Abstract
Monte Carlo (MC) simulations, built around chain-connectivity-altering moves and a wall-displacement algorithm, allow us to simulate freely-jointed chains of tangent hard spheres of uniform size under extreme confinement. The latter is realized through the presence of two impenetrable, flat, and parallel plates. Extreme conditions correspond to the case where the distance between the plates approaches the monomer size. An analysis of the local structure, based on the characteristic crystallographic element (CCE) norm, detects crystal nucleation and growth at packing densities well below the ones observed in bulk analogs. In a second step, we map the confined polymer chains into self-avoiding random walks (SAWs) on restricted lattices. We study all realizations of the cubic crystal system: simple, body centered, and face centered cubic crystals. For a given chain size (SAW length), lattice type, origin of SAW, and level of confinement, we enumerate all possible SAWs (equivalently all chain conformations) and calculate the size distribution. Results for intermediate SAW lengths are used to predict the behavior of long, fully entangled chains through growth formulas. The SAW analysis will allow us to determine the corresponding configurational entropy, as it is the driving force for the observed phase transition and the determining factor for the thermodynamic stability of the corresponding crystal morphologies.

[REQUIRED WORK] According to the abstract above, how is the confinement of the chains realized? Please answer in one sentence.

[DATASET EXCERPTS]
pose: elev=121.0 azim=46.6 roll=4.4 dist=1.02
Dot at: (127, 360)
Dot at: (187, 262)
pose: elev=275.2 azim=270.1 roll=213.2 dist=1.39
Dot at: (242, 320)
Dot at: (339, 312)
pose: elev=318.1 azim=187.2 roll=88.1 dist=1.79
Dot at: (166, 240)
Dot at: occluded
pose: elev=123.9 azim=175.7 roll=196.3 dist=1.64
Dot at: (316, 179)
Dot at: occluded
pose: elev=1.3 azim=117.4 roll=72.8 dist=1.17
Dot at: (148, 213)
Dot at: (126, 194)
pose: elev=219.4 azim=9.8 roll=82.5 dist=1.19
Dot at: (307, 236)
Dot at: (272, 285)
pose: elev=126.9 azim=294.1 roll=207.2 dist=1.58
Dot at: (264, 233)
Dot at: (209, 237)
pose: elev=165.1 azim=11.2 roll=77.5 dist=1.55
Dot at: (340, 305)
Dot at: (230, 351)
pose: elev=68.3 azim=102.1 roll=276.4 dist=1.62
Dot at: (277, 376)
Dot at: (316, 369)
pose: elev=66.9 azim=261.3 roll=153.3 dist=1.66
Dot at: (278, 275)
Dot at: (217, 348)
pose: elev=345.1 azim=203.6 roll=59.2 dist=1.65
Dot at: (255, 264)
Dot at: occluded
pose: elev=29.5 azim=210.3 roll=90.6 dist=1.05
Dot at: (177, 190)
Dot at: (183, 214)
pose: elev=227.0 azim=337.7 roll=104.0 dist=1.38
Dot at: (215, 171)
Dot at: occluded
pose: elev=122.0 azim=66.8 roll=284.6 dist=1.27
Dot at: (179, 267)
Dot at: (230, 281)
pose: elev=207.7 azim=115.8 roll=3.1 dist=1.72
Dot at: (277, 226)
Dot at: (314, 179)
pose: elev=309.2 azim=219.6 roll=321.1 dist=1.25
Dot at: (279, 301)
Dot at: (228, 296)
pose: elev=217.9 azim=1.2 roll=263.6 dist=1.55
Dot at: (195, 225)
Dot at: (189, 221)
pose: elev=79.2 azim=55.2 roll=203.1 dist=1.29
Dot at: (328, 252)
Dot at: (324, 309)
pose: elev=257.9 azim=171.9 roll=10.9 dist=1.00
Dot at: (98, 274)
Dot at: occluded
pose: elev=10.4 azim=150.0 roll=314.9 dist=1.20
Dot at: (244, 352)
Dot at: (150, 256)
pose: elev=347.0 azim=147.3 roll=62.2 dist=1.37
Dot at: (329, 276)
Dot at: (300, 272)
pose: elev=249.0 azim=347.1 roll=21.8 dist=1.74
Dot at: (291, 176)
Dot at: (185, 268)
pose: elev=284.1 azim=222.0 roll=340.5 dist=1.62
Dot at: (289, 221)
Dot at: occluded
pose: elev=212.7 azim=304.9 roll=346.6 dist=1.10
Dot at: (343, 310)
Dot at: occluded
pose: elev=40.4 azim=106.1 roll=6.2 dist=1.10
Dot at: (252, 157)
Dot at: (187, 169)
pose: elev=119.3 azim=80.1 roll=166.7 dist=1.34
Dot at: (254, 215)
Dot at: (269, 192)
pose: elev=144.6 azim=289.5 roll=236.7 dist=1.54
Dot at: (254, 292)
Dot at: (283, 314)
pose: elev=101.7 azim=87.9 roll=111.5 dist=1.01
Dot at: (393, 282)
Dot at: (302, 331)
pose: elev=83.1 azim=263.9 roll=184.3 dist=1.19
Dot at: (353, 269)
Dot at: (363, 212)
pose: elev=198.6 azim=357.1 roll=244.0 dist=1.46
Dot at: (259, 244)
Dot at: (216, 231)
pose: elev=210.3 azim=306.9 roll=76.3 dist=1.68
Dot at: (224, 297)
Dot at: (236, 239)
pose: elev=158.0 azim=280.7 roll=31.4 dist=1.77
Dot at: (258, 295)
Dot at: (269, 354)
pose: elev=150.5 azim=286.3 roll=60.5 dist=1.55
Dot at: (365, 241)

[EXERCISE RESULT] The confinement is realized through the presence of two impenetrable, flat, and parallel plates.